> [Supplied text]
┏━━

The Marvel & Meaning of the Manger |DR. R. CLIFFORD JONES

R. Clifford Jones

What do you think about when you think of Christmas?   Frost and snow?  Carols being sung on street corners?  Holly-decked churches and homes aglow with color and gaiety?   Feasting and revelry?   Greetings cards stressing themes of love, goodwill, happiness, and cheer?

Christmas evokes a medley of warm and sublime images.   The gospel writers, however, portray the events and images surrounding the birth of Jesus as anything but festive.  On the contrary, their depiction of the manger, the shepherds, the angels in the sky, the star, and the three visitors triggered surprise, fear, and foreboding.

Luke says that after Mary gave birth, she wrapped Jesus “in swaddling clothes, and laid him in a manger; because there was no room for them in the inn” (Luke 2:7).   The creator of the universe was laid in a manger amidst cattle and hay.   What a surprise!   That Jesus was born in a manger underscores our Lord’s humility (Phil. 2:6-8).   The greatness of Christ was the greatness of descent.

I’ve been blessed to witness the changing of the guard outside Buckingham Palace in London.   The event is one of much pomp and pageantry.   In stark contrast, God’s visit to earth took place in an animal shelter with no attendants, save some animals.   True, the sky grew luminous with angels, but who beheld the scene?   Illiterate shepherds who were watching the flocks of others.   In other words,  a bunch of nobodies.

┗━━

(Transcribed page contents)

┏━━

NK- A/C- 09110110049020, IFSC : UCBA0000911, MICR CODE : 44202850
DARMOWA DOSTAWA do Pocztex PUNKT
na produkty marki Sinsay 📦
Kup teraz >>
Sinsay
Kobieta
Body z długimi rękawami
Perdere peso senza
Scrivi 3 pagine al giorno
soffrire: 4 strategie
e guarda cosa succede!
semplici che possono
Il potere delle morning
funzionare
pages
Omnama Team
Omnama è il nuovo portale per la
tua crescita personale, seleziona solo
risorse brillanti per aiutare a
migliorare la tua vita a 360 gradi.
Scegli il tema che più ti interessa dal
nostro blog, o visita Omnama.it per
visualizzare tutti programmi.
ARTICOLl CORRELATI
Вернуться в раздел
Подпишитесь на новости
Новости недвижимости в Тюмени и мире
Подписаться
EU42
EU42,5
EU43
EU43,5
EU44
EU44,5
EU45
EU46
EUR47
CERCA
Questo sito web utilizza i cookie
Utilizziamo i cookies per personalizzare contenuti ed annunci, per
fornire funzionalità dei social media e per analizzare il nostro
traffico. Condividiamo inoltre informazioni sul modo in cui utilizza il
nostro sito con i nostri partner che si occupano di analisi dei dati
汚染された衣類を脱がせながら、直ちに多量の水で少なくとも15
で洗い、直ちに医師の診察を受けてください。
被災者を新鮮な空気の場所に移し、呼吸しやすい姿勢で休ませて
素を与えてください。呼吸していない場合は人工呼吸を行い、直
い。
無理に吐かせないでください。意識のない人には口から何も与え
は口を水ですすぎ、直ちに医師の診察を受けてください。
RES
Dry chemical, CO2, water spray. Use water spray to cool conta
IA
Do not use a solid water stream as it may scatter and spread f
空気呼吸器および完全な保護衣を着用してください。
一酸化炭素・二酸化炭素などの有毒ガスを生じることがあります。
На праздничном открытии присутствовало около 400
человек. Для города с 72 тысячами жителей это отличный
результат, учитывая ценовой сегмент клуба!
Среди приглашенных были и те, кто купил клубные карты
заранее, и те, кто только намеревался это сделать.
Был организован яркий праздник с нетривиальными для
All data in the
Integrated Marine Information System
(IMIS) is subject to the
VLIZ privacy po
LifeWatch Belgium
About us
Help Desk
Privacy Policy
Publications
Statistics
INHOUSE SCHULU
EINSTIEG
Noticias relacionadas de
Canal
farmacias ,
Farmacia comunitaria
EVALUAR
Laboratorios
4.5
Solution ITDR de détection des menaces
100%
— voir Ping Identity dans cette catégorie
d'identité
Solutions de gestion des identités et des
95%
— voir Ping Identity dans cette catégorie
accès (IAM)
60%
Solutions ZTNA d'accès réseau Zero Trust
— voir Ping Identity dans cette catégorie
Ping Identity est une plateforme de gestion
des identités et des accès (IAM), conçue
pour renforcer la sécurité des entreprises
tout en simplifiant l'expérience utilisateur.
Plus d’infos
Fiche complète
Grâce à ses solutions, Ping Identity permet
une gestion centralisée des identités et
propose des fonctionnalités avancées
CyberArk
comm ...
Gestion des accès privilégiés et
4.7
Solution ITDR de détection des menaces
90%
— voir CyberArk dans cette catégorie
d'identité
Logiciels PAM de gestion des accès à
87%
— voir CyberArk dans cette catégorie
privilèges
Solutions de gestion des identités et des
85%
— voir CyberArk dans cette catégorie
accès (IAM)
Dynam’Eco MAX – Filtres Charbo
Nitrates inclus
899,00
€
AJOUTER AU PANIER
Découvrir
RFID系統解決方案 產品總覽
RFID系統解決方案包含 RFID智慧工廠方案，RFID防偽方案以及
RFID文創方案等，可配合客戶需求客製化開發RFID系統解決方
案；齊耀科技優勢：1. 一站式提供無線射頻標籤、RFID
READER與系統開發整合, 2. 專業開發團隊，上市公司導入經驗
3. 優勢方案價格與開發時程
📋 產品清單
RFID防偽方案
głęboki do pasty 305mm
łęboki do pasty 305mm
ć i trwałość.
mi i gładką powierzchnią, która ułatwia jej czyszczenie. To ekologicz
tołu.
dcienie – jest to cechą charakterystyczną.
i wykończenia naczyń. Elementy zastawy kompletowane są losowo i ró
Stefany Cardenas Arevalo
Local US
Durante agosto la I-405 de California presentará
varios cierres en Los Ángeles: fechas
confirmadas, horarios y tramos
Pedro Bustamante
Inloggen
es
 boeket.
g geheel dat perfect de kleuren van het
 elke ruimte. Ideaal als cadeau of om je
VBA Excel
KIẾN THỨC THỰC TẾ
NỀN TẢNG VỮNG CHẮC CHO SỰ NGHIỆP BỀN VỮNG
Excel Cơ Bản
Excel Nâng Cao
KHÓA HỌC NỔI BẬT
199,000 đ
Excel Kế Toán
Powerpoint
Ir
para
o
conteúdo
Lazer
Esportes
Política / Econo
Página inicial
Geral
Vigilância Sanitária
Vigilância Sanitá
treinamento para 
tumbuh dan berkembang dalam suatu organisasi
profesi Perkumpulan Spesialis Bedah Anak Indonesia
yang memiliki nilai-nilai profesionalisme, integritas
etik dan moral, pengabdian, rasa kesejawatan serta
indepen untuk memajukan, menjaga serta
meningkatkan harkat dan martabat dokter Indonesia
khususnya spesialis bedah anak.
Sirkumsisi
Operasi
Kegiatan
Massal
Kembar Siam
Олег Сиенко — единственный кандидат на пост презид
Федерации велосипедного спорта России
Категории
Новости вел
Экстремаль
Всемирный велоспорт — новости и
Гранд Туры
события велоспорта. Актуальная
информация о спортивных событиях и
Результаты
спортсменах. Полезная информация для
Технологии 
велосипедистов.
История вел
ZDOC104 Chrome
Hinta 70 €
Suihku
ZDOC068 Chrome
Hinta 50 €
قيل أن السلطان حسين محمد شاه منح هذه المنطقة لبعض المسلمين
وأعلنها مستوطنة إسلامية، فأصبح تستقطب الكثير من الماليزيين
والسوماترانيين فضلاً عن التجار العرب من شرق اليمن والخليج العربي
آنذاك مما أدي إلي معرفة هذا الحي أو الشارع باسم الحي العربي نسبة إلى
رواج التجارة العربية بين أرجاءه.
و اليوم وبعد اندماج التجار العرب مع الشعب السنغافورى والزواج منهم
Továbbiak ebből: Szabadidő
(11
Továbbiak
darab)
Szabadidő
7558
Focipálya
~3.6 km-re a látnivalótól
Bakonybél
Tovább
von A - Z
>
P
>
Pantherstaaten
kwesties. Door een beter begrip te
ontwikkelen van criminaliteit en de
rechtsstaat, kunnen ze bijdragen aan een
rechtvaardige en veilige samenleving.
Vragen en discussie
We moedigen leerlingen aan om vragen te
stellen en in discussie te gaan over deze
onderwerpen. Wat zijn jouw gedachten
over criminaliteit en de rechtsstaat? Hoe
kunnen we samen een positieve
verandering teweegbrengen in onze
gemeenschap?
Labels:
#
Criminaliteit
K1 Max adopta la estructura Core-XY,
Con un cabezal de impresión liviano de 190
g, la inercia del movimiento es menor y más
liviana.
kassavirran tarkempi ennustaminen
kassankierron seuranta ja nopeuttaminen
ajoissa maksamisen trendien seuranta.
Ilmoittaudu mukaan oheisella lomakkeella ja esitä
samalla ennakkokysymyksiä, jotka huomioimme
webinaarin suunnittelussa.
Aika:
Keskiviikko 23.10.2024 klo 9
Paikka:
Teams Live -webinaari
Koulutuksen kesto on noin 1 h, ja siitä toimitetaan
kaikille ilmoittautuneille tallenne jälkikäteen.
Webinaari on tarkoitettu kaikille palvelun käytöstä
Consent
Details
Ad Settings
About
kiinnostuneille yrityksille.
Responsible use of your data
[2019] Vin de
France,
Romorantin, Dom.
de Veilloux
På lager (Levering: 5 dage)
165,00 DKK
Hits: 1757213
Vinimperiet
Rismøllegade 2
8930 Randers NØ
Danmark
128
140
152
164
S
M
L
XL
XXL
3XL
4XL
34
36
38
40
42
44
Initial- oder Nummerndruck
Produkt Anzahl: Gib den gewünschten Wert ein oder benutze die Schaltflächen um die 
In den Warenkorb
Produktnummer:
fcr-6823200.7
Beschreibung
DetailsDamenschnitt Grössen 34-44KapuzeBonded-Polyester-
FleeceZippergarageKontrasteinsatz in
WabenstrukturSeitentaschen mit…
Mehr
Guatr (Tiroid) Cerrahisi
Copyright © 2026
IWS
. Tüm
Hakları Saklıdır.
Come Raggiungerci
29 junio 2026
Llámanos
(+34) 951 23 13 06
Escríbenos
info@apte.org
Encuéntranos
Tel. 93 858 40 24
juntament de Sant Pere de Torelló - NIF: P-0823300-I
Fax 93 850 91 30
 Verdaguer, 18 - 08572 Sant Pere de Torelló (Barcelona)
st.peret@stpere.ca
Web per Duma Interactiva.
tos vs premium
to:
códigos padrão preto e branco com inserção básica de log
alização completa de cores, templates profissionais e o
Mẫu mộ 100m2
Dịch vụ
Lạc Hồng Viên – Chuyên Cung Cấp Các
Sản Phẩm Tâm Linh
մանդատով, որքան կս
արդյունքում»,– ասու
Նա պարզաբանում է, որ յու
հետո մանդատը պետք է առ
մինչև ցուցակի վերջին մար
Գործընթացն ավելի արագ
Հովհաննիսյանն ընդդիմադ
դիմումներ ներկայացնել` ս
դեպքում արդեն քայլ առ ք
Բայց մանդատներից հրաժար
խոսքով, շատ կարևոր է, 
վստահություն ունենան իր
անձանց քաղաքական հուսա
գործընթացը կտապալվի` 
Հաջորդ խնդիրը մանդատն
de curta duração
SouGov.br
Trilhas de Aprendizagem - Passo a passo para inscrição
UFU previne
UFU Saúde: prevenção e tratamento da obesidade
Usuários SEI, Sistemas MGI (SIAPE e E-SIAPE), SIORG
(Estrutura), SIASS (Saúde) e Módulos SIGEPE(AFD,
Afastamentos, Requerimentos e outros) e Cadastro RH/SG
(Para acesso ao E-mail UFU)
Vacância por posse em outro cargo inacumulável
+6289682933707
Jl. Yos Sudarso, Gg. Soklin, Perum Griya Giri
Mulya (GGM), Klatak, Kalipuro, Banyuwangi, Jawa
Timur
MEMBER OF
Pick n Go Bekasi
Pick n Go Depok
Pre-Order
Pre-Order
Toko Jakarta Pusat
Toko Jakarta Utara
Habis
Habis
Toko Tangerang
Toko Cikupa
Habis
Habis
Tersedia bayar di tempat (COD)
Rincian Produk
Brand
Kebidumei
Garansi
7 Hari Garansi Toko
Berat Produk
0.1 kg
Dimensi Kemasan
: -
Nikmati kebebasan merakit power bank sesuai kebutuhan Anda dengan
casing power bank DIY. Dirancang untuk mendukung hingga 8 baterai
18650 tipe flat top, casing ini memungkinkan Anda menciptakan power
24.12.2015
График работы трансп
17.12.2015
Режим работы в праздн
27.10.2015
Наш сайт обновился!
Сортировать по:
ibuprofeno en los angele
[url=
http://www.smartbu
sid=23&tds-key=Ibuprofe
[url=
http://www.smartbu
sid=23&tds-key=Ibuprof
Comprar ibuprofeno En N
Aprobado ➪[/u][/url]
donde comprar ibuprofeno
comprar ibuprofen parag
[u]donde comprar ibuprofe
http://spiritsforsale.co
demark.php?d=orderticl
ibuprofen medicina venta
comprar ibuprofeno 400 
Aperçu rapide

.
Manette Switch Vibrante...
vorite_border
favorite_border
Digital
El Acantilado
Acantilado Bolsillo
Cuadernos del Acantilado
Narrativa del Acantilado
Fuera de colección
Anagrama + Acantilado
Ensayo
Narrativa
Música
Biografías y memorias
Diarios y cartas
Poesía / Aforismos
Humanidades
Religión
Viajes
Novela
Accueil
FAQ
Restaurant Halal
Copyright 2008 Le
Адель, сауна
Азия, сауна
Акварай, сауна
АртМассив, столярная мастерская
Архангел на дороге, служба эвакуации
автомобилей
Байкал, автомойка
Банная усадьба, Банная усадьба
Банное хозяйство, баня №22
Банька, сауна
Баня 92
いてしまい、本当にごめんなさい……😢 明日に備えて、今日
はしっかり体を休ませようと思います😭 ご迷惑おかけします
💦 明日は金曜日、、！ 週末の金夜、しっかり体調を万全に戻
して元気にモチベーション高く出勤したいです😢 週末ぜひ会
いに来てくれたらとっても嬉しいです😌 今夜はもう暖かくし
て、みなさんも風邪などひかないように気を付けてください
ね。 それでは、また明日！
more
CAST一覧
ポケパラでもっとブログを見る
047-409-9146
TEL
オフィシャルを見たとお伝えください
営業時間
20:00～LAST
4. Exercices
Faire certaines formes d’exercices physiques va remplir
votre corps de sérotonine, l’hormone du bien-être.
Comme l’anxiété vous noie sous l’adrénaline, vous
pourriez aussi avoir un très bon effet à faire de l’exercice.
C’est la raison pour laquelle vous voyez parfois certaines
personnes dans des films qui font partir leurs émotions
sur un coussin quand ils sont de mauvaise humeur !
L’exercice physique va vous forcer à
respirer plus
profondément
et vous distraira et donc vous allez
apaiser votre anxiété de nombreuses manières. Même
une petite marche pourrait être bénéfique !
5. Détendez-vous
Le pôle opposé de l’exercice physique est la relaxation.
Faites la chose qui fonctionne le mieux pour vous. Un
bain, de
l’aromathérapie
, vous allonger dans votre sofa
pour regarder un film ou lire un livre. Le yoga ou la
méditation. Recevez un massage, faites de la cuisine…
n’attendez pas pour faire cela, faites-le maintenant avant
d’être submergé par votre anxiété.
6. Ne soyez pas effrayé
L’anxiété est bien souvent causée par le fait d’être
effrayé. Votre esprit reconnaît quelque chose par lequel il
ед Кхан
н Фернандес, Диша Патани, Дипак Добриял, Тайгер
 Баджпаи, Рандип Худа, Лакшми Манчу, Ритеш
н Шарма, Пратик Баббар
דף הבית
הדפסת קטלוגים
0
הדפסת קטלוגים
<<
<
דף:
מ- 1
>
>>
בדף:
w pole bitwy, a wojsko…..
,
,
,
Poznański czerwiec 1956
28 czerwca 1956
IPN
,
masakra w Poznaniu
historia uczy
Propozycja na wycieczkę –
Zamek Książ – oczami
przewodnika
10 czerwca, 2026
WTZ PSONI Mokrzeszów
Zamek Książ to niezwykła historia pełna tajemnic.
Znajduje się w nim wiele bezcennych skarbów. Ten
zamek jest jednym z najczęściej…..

┗━━

Copy the whole article on the manger word for word, from its title line through its final sentence.

> [The answer]
The Marvel & Meaning of the Manger |DR. R. CLIFFORD JONES

R. Clifford Jones

What do you think about when you think of Christmas?   Frost and snow?  Carols being sung on street corners?  Holly-decked churches and homes aglow with color and gaiety?   Feasting and revelry?   Greetings cards stressing themes of love, goodwill, happiness, and cheer?

Christmas evokes a medley of warm and sublime images.   The gospel writers, however, portray the events and images surrounding the birth of Jesus as anything but festive.  On the contrary, their depiction of the manger, the shepherds, the angels in the sky, the star, and the three visitors triggered surprise, fear, and foreboding.

Luke says that after Mary gave birth, she wrapped Jesus “in swaddling clothes, and laid him in a manger; because there was no room for them in the inn” (Luke 2:7).   The creator of the universe was laid in a manger amidst cattle and hay.   What a surprise!   That Jesus was born in a manger underscores our Lord’s humility (Phil. 2:6-8).   The greatness of Christ was the greatness of descent.

I’ve been blessed to witness the changing of the guard outside Buckingham Palace in London.   The event is one of much pomp and pageantry.   In stark contrast, God’s visit to earth took place in an animal shelter with no attendants, save some animals.   True, the sky grew luminous with angels, but who beheld the scene?   Illiterate shepherds who were watching the flocks of others.   In other words,  a bunch of nobodies.